Since this is a substantive comment on a document that is in
Last Call for Standards Track, I'm posting the note to the IETF
list. Since I use different addresses for the SMTP list and the
IETF one, I don't know when or if this will appear on the latter.
With the exception of the last point, this note addresses
Section 6.3 of this document (on Internationalization)
exclusively. I will post another note before the cutoff to
address other issues.
--On Friday, February 27, 2009 15:49 -0700 "J.D. Falk"
Dave CROCKER wrote:
Just to make this explicit, SM's note is to the rest of you,
not to me. I asked him to solicit comments from the group,
since I have only tried to make the document parrot what I8N
folk say. My own comprehension of the topic remains muddled.
Mine is similarly muddled, but I wonder...is it appropriate to
reference a recent (and presumably temporary) experiment
alongside documenting the current state of the art?
Particularly when email-arch is unlikely to be updated for
another five years?
Well, while my comprehension may be equally muddled, it isn't
for lack of trying and involvement.
A few observations:
(1) The use of international (non-ASCII) characters in message
bodies and content has been a done deal since MIME came in.
That should probably be said explicitly. If we were redoing
that work today, we would probably strongly recommend the use of
UTF-8, rather than alternate encodings, and might require a
charset parameter on all instances of text/plain.
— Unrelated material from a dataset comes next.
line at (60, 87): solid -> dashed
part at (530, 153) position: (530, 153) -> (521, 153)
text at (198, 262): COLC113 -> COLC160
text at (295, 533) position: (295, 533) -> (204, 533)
But no WG
has ever been willing to move on either of those two points.
(2) Given the requirement for an Internationalization
Considerations section, which this document honors with Section
6.3, handing the substance of that section off to an
non-consensus document (IMC's Mail-I18N) in what is clearly a
normative reference despite being listed as an informative one
(the previous sentence has essentially no content other than to
indicate that i18n is an "ongoing challenge") seems dubious and
(3) There are some useful things that can be said that are, at
this point, settled parts of the architecture or at of least the
relevant protocols. As suggested above, one is that the content
matter is settled and that UTF-8 is the winner in the character
set wars (although other things are certainly around). Another
is that work on i18n of email headers and addresses is
progressing, but that, until that work completes, IDNs can be
expressed in ACE form (with appropriate references). I would
personally avoid making anything resembling a normative
reference to the experimental documents, largely because they
introduce more new syntax and terminology that would then need
to be discussed.
(4) It is a nit, but "Because its origins date back to the use
of ASCII" leaves an impression that is not strictly correct. It
would be accurate to say that its origins date back to the time
when even the use of ASCII was controversial. However, the
origins have nothing to do with anything: the email architecture
of today is defined in ASCII terms. RFCs 5321, 5322, and 2045ff
are written in ASCII terms and require ASCII (except in
body-part content) as are most of the other protocols
referenced. It would be far more accurate to simply say that we
have an ASCII-based protocol suite that is gradually being
adapted to accommodate non-ASCII elements where those are
appropriate, with the current thread and model starting with the
introduction of text/ content-types in MIME.
(5) The document needs to be updated to reflect current
references. In particular, RFCs 5321 and 5322 were published
almost six months ago. They also contain some slight
adjustments to terminology and this document should be carefully
checked to be sure its terminology is still consistent with them.